148, präventive Disziplin als Moral

Ein Schiff mit tausenden Büchern – welches bestimmt den Kurs?

Moral: Eine Gebärde abstrakter Menschlichkeit, gerade wenn sie nur als Handlungsanweisung verstanden wird, hofft man darauf, dass die ihr zugrunde liegende Anweisung für den Angewiesenen menschlich gesinnt ist: Tue das! Tue das nicht! – wird befolgt im Vertrauen, das es allgemein auch gültig ist. All die Imperative, die viele Kinder schon zeitig hören: „Sei artig, bessere dich…“ (ohne zu verstehen) – filtriert die menschliche Beteiligung an Entscheidungszusammenhängen erst heraus, konfrontiert das Subjekt, fordert es zu Handlungs- bzw. Verhaltensentscheidungen –, zwingt das noch schüchtern solitäre Individuum zu präventivem Verhalten, gemäß der ihm gesetzten normativen Struktur einer disziplinierenden Moral zu leben, um sich einzuordnen.
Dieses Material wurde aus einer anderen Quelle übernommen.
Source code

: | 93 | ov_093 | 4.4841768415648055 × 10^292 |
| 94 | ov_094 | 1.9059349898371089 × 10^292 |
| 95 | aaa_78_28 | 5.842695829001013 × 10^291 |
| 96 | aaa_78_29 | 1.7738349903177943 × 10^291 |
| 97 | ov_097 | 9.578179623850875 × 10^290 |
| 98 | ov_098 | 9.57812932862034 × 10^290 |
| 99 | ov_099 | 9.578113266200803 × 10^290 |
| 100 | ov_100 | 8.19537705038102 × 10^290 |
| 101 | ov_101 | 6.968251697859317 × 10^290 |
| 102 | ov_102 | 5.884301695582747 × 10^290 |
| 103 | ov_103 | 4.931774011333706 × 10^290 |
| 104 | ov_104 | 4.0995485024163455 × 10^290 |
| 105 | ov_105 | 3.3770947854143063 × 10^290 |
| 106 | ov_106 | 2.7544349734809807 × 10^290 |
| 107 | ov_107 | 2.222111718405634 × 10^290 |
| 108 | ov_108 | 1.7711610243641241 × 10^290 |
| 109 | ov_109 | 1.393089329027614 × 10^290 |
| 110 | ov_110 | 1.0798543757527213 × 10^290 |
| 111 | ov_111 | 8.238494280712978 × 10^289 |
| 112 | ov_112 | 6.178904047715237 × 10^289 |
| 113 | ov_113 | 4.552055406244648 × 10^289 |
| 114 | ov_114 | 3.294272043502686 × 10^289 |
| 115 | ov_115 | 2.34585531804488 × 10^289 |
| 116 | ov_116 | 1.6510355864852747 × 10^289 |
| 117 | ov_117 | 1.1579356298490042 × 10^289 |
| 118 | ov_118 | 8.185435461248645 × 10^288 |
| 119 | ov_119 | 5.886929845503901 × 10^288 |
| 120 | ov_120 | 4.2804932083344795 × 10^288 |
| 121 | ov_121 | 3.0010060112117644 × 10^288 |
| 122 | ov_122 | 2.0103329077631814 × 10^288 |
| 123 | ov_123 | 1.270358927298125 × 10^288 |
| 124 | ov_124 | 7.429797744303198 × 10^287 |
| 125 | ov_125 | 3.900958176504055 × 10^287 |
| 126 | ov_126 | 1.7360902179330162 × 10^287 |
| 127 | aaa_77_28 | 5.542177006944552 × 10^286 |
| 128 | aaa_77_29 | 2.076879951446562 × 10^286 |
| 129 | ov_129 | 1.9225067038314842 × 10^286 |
Schuldhaft empfundene Bewegungen entstehen an dieser Reibefläche, wenn für das einzelne Subjekt der eigene Lebensbezug darin beschnitten wird oder der normative Kontext vom Subjekt nicht – aus Lebenslagen oder mangelnden Einverständnis heraus – internalisiert werden kann. Auseinandersetzungen, wenn auch im Widerspruch, zeugen vom gelungenen Kontakt der normativ sozialisierenden Gesellschaft mit ihren einzelnen Subjekten. Die soziale Erzeugung von Defiziten am einzelnen Subjekt durch gesellschaftlich eingeforderte Bringepflichten/ Disziplinierungen – also die regulierende Verweigerung von spontanen wie lustorientierten Objektbesetzungen – treibt es desto psychisch tiefer ins gesellschaftliche Labyrinth normativ gesetzter Bestimmungen im Kontext moralischer Forderungen. Das BGB ist ein wortreicher Widerspruch zu den tatsächlich dem Menschen abverlangten Erfahrungen. Der Bürger soll Wort-nehmen, aber ist von seiner Lebens-Sprache abgeschnitten. In der Überwindung des Wassermangels streckt sich die Wurzel tiefer: Du kannst ein freier Mensch sein, aber allgemein definierte Freiheit deckt sich nicht mit konkreten moralischen Umständen subjektiver Freiheitsbedürfnisse. Das Betreten der gesellschaftlich normierten Felder vermittelt den Anwesenden einen Platz in der Recht schaffenden Geisterbahn komplexer Lichtverhältnisse.

Moral ist ein Versteck für besonders leidenschaftliche Erfahrungsjunkies oder Terroristen. Im Terror individualisiert sich das Individuum zu Ende – es folgt einer vergötterten Wahrheit als Moral. Es ist nicht trivial, Moral bei sich selbst zu lassen und menschlich, d.h., moralisch zu handeln. Vielleicht besteht die höchste Stufe von Moral darin, Verantwortung für das eigenen Handeln zu übernehmen.

Hinter postulierter Wahrheit verstecken sich Schützengräben millionenfacher Inkonsequenz, Massenmorde. Da wurde die eigene Verantwortung zielführend einer ordnenden Wahrheit übergeben, wie Napalm über Wälder gegossen. Sich selbst als Verursacher und Beteiligter von kommunikativen Situationen – Handlungen – zu erachten, ist der ethische Imperativ.